By the time he’d finished the heavy snow was but a memory, and the rain which followed it had stopped. It was rather bright outside. By then it was time to collect “Daddies’ Little Angel TM and drive her about. I loaded the dogs into the car and took them with me. We got to where we needed to be a few minutes early and I thought I might walk them for a little while… Suddenly they started barking. I got out of the car to find a half-wit grimacing through the boot window at them. The half-wit commented on how noisy they were. I told her that the dogs were barking at her. She carried on grimacing through the back window. In the end I had to tell her (in no uncertain terms) to go away so that I could get them out. She wasn’t happy about that.
 
“Daddies’ Little Angel TM soon arrived. I drove her home, then as we were in the area and it had stopped raining we went to Radnor Park for a little walk. The place has been seriously expanded. Forty years ago we lived just round the corner and the park was just one big field by the railway station. There’s now a rather pretty area down the bottom. I didn’t like to let the dogs off the leads as we walked, and the squirrels knew it. The squirrels didn’t run off up the trees like they do in the woods. They really did sit on the edge of the paths taunting the dogs.

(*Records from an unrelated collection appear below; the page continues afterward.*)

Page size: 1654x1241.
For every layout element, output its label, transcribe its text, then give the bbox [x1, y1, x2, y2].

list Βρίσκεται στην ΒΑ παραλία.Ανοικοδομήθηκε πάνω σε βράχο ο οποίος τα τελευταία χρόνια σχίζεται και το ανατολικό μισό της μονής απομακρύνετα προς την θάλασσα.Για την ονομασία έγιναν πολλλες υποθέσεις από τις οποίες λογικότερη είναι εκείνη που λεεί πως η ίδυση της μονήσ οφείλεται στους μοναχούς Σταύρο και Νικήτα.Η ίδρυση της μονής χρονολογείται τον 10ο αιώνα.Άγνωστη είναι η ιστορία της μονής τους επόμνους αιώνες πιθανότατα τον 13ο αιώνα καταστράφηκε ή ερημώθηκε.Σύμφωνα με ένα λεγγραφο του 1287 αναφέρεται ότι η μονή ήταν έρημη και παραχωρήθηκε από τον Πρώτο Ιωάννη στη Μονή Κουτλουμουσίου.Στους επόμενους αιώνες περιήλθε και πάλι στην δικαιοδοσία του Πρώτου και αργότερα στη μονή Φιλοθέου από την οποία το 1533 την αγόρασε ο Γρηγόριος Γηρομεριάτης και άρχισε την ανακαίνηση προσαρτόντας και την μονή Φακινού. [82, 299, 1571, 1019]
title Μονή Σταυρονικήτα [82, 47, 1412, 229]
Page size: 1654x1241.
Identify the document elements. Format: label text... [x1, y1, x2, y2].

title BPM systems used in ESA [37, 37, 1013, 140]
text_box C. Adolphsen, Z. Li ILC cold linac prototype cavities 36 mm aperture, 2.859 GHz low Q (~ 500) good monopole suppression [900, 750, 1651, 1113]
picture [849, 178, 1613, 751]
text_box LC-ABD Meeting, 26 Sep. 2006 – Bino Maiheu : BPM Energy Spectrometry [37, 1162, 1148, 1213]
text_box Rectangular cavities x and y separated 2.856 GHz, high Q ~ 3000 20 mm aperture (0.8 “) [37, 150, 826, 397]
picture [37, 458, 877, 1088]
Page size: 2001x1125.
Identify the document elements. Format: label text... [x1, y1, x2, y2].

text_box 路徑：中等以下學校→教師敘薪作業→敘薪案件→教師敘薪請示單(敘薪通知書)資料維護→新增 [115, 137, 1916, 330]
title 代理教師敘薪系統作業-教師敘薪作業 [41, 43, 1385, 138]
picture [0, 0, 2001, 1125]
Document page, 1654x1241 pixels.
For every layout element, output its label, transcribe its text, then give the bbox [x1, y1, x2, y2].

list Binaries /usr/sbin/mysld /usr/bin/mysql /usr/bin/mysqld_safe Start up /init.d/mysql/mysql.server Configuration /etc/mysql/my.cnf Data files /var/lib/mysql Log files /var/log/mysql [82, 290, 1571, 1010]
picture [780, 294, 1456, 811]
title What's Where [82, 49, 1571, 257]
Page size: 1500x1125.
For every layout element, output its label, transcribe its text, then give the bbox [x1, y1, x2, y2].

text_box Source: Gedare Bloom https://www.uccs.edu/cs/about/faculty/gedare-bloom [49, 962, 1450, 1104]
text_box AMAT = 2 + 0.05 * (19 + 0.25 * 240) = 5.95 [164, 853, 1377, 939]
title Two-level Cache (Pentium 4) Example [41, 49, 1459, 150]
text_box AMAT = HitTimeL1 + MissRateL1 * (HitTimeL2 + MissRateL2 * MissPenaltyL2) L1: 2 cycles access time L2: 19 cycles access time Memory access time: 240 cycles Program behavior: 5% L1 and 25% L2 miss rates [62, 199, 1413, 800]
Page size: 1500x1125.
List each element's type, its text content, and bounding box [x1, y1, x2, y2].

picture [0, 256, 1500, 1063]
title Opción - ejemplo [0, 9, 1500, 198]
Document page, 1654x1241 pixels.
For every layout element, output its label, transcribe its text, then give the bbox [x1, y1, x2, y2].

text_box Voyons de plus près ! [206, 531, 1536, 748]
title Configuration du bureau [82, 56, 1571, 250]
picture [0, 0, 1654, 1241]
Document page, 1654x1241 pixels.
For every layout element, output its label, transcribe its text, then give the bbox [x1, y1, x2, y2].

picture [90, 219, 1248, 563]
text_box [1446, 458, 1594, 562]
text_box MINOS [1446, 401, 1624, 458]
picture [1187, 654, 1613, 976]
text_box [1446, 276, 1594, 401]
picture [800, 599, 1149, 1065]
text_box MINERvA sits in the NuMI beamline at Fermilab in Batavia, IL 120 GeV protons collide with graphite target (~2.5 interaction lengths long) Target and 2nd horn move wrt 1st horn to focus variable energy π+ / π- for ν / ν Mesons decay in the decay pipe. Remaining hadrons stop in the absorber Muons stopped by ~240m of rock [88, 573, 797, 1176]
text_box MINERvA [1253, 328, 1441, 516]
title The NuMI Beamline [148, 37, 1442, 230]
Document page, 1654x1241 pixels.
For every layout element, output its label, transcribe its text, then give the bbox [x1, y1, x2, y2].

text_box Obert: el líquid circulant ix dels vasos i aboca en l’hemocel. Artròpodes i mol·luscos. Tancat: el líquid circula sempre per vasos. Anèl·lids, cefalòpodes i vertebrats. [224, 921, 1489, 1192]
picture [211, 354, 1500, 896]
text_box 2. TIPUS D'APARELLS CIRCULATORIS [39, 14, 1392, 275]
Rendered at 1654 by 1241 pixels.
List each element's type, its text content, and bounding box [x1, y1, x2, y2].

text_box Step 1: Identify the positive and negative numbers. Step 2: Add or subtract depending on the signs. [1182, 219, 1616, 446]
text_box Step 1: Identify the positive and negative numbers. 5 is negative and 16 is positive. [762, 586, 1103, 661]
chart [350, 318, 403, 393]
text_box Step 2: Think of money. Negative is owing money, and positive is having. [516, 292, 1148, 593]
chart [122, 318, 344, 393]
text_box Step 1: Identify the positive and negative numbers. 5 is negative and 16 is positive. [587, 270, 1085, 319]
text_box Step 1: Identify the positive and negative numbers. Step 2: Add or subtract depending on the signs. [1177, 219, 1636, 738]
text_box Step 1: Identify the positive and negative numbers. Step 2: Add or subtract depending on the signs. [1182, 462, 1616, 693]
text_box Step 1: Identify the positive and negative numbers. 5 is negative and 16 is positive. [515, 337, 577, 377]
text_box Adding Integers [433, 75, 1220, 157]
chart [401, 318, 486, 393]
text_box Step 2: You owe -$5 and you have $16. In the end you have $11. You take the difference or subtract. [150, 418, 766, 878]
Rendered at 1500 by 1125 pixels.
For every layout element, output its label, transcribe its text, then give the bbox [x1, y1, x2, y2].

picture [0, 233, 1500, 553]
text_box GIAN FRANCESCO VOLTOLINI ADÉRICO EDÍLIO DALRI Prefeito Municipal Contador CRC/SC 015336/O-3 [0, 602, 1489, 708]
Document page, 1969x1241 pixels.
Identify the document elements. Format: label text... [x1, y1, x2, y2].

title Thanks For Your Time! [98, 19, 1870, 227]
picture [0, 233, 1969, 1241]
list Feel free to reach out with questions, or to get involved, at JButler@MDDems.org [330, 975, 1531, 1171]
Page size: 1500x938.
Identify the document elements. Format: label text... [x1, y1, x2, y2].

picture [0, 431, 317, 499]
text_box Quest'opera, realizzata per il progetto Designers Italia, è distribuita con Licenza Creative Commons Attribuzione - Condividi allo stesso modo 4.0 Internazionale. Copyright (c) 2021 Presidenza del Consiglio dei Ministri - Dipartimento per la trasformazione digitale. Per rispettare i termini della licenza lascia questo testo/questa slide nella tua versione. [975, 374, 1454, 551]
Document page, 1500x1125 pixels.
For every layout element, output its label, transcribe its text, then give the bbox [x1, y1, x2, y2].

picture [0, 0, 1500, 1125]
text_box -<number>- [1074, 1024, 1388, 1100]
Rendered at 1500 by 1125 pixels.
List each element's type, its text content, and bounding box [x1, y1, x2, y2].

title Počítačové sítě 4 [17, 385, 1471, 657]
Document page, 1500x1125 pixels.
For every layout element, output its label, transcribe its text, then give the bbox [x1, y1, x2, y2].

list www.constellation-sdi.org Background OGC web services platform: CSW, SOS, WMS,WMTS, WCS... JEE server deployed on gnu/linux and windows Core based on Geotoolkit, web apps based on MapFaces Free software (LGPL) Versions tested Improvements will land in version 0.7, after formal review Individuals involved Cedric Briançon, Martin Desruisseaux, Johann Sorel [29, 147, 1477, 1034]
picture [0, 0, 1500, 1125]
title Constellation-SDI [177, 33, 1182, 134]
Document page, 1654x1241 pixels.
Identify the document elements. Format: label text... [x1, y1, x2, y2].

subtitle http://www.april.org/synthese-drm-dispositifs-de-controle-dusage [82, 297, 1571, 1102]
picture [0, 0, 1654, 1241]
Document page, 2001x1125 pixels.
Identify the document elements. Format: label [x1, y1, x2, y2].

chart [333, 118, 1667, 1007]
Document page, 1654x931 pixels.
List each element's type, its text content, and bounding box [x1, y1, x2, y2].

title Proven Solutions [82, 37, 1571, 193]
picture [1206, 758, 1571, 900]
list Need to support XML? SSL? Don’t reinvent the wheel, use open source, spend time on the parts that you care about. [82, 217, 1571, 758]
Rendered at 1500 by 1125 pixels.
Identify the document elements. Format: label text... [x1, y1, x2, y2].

As we were passing it, I hunted out a geocache which qualified for the current virtual snow globes series of Treasures. That’s all the snow globes now found. It’s Dog Figurines and Origami Animals next.
 
We came home where the dogs were soon fast asleep. I emptied the dishwasher, watched an episode of “The Witcher”, then remembered that I’d intended to put a load of washing in. Woops. So I put the washing on, and watched another episode.
As I watched “My Boy TM came to use the shower. His boiler is still poggered. The council sent someone to fix it the other day… the fix-it man arrived at ten to six in the evening and brought the wrong parts with him. There’s talk of the fix-it man coming back on Monday, but we aren’t holding our breath…
 
I had a little doze underneath the dogs. “er indoors TM then boiled up some pizza which we scoffed whilst watching David Jason’s Secret Service in which Sir David Jason presented a documentary about the history of spying. There was (apparently) a *lot* of secret service activity in Folkestone during the First World War.